▶ **EXERCISE INSTRUCTIONS**:
Compute how many lines below contain the word "funny" and respond with that number only.

▶ **MATERIAL FOR THIS TASK**:
[Start of section]

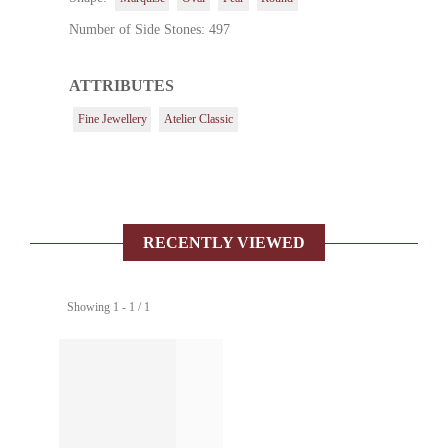
Number of Side Stones: 497
ATTRIBUTES
Fine Jewellery
Atelier Classic
RECENTLY VIEWED
Showing 1 - 1 / 1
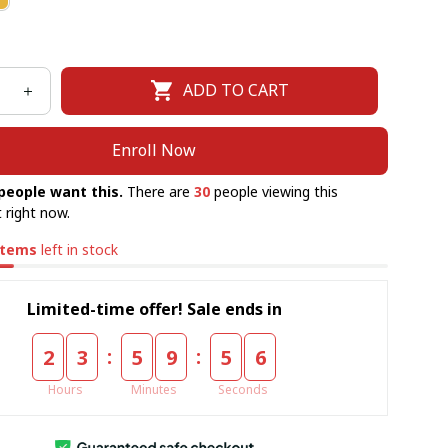
ADD TO CART
Enroll Now
people want this.
There are
30
people viewing this
 right now.
items
left in stock
Limited-time offer! Sale ends in
:
:
2
3
5
9
5
5
Hours
Minutes
Seconds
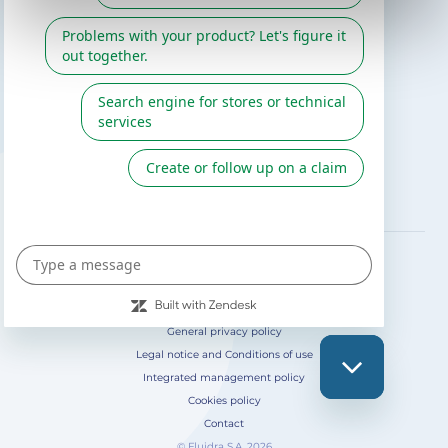
Gre catalogue
Fluidra
Digital Catalog 2026
FOLLOW US ON
General privacy policy
Legal notice and Conditions of use
Integrated management policy
Cookies policy
Contact
© Fluidra S.A. 2026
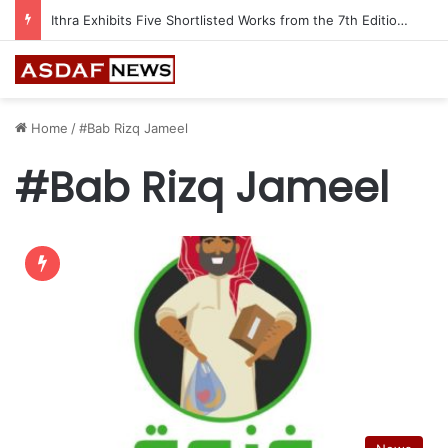
Ithra Exhibits Five Shortlisted Works from the 7th Edition of the Ithra Art Prize
Home
/
#Bab Rizq Jameel
#Bab Rizq Jameel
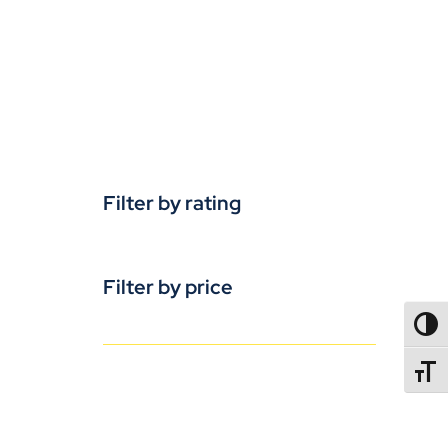
Filter by rating
Filter by price
TOGG
TOGGL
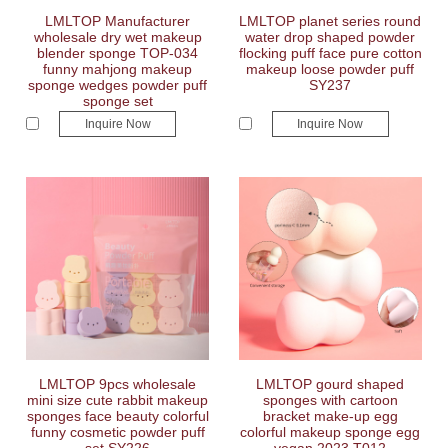
LMLTOP Manufacturer
LMLTOP planet series round
wholesale dry wet makeup
water drop shaped powder
blender sponge TOP-034
flocking puff face pure cotton
funny mahjong makeup
makeup loose powder puff
sponge wedges powder puff
SY237
sponge set
Inquire Now
Inquire Now
LMLTOP 9pcs wholesale
LMLTOP gourd shaped
mini size cute rabbit makeup
sponges with cartoon
sponges face beauty colorful
bracket make-up egg
funny cosmetic powder puff
colorful makeup sponge egg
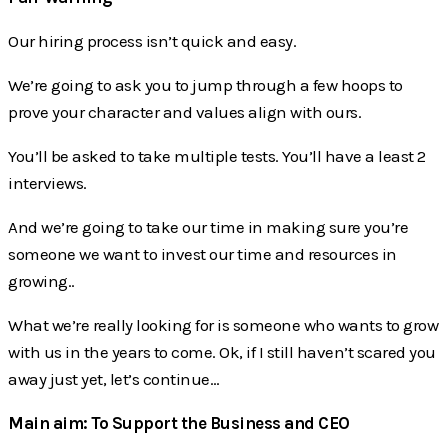
Our hiring process isn’t quick and easy.
We’re going to ask you to jump through a few hoops to
prove your character and values align with ours.
You’ll be asked to take multiple tests. You’ll have a least 2
interviews.
And we’re going to take our time in making sure you’re
someone we want to invest our time and resources in
growing..
What we’re really looking for is someone who wants to grow
with us in the years to come. Ok, if I still haven’t scared you
away just yet, let’s continue…
Main aim: To Support the Business and CEO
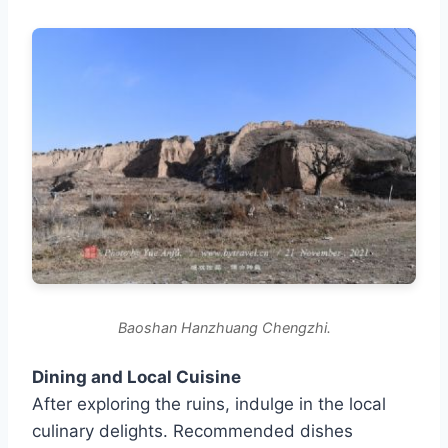
Baoshan Hanzhuang Chengzhi.
Dining and Local Cuisine
After exploring the ruins, indulge in the local
culinary delights. Recommended dishes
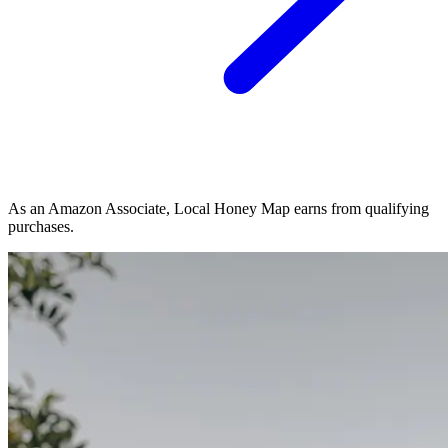
As an Amazon Associate, Local Honey Map earns from qualifying
purchases.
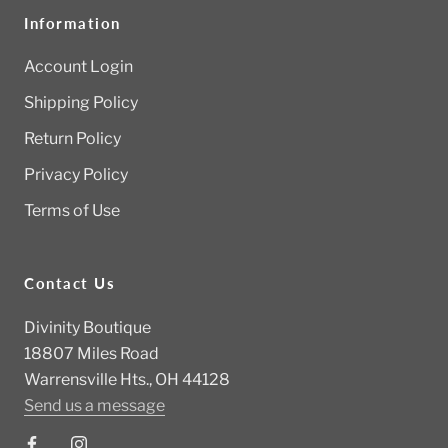
Information
Account Login
Shipping Policy
Return Policy
Privacy Policy
Terms of Use
Contact Us
Divinity Boutique
18807 Miles Road
Warrensville Hts., OH 44128
Send us a message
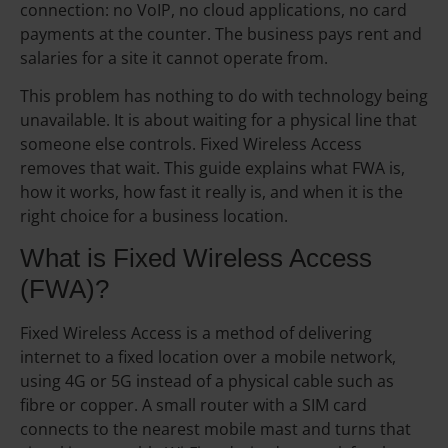
connection: no VoIP, no cloud applications, no card
payments at the counter. The business pays rent and
salaries for a site it cannot operate from.
This problem has nothing to do with technology being
unavailable. It is about waiting for a physical line that
someone else controls. Fixed Wireless Access
removes that wait. This guide explains what FWA is,
how it works, how fast it really is, and when it is the
right choice for a business location.
What is Fixed Wireless Access
(FWA)?
Fixed Wireless Access is a method of delivering
internet to a fixed location over a mobile network,
using 4G or 5G instead of a physical cable such as
fibre or copper. A small router with a SIM card
connects to the nearest mobile mast and turns that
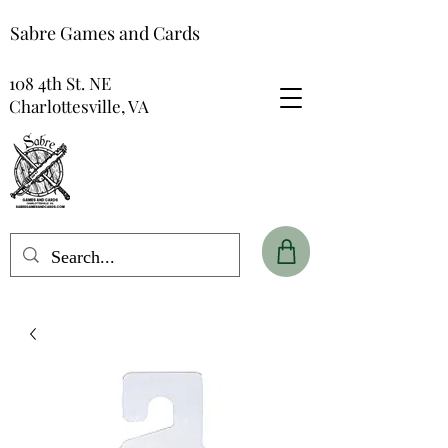
Sabre Games and Cards
108 4th St. NE
Charlottesville, VA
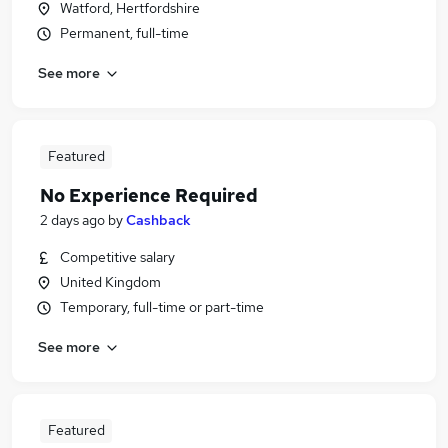
Watford, Hertfordshire
Permanent, full-time
See more
Featured
No Experience Required
2 days ago
by
Cashback
Competitive salary
United Kingdom
Temporary, full-time or part-time
See more
Featured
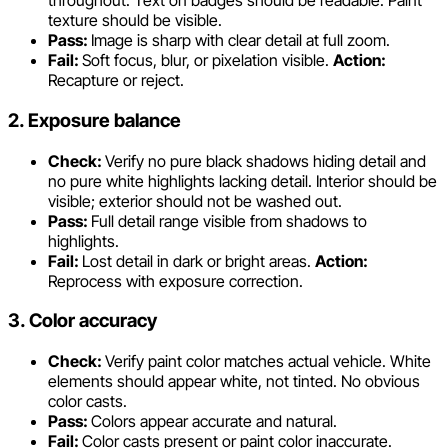
throughout. Text on badges should be readable. Paint
texture should be visible.
Pass:
Image is sharp with clear detail at full zoom.
Fail:
Soft focus, blur, or pixelation visible.
Action:
Recapture or reject.
2. Exposure balance
Check:
Verify no pure black shadows hiding detail and
no pure white highlights lacking detail. Interior should be
visible; exterior should not be washed out.
Pass:
Full detail range visible from shadows to
highlights.
Fail:
Lost detail in dark or bright areas.
Action:
Reprocess with exposure correction.
3. Color accuracy
Check:
Verify paint color matches actual vehicle. White
elements should appear white, not tinted. No obvious
color casts.
Pass:
Colors appear accurate and natural.
Fail:
Color casts present or paint color inaccurate.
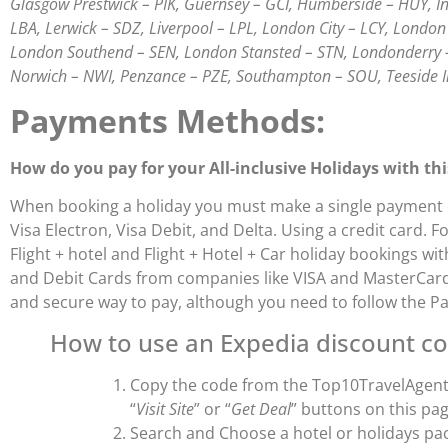
Glasgow Prestwick – PIK, Guernsey – GCI, Humberside – HUY, Inv
LBA, Lerwick – SDZ, Liverpool – LPL, London City – LCY, Lond
London Southend – SEN, London Stansted – STN, Londonderry 
Norwich – NWI, Penzance – PZE, Southampton – SOU, Teeside 
Payments Methods:
How do you pay for your All-inclusive Holidays with th
When booking a holiday you must make a single payment on
Visa Electron, Visa Debit, and Delta. Using a credit card.
Flight + hotel and Flight + Hotel + Car holiday bookings w
and Debit Cards from companies like VISA and MasterCard w
and secure way to pay, although you need to follow the P
How to use an Expedia discount co
Copy the code from the Top10TravelAgents
“
Visit Site
” or “
Get Deal
” buttons on this pag
Search and Choose a hotel or holidays pa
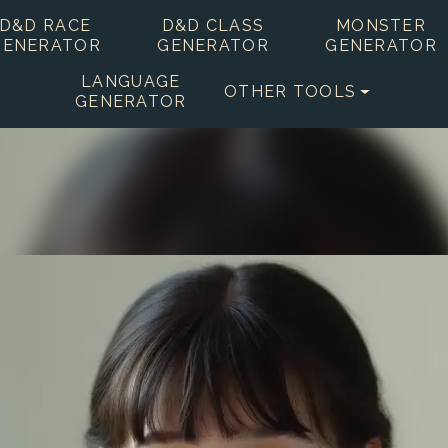
D&D RACE
D&D CLASS
MONSTER
GENERATOR
GENERATOR
GENERATOR
LANGUAGE
OTHER TOOLS
GENERATOR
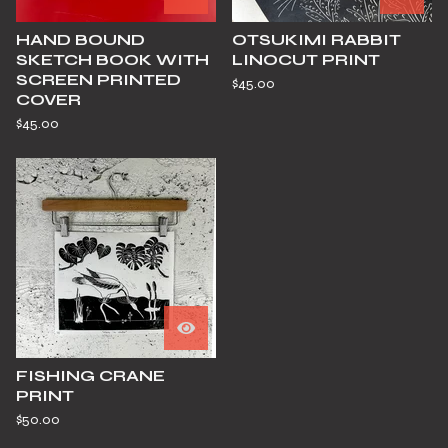
HAND BOUND
OTSUKIMI RABBIT
SKETCH BOOK WITH
LINOCUT PRINT
SCREEN PRINTED
$
45.00
COVER
$
45.00
FISHING CRANE
PRINT
$
50.00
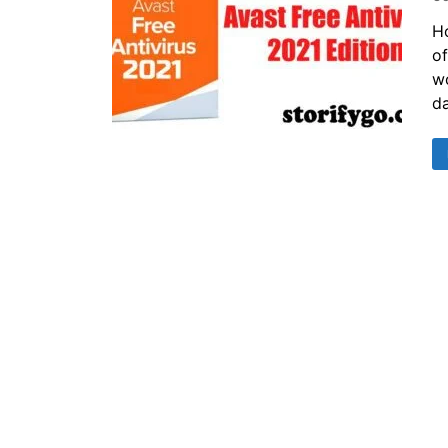
Ho
of
wo
da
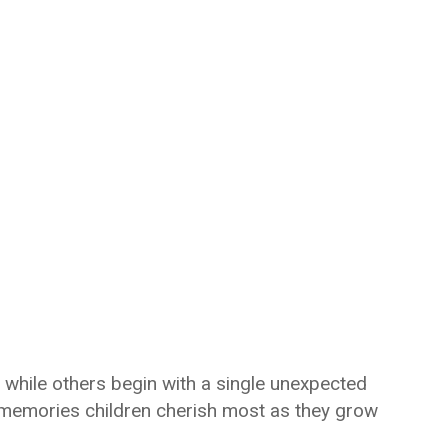
hile others begin with a single unexpected
memories children cherish most as they grow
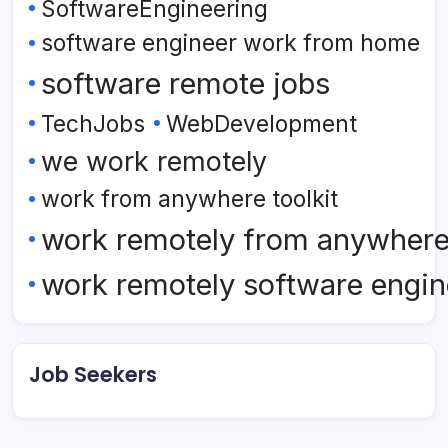
SoftwareEngineering
software engineer work from home
software remote jobs
TechJobs
WebDevelopment
we work remotely
work from anywhere toolkit
work remotely from anywher
work remotely software engin
Job Seekers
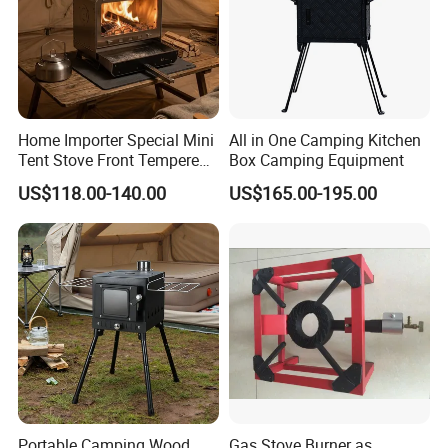
Gas Stove Accessories
Home Importer Special Mini
All in One Camping Kitchen
Tent Stove Front Tempered
Box Camping Equipment
Glass Fire View Stove
US$118.00-140.00
US$165.00-195.00
Portable Camping Wood
Gas Stove Burner as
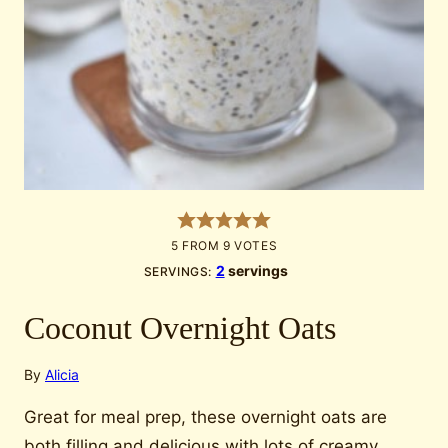
5
FROM
9
VOTES
2
servings
SERVINGS:
Coconut Overnight Oats
By
Alicia
Great for meal prep, these overnight oats are
both filling and delicious with lots of creamy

[End of section]

▶ **WRITTEN RESPONSE**:
2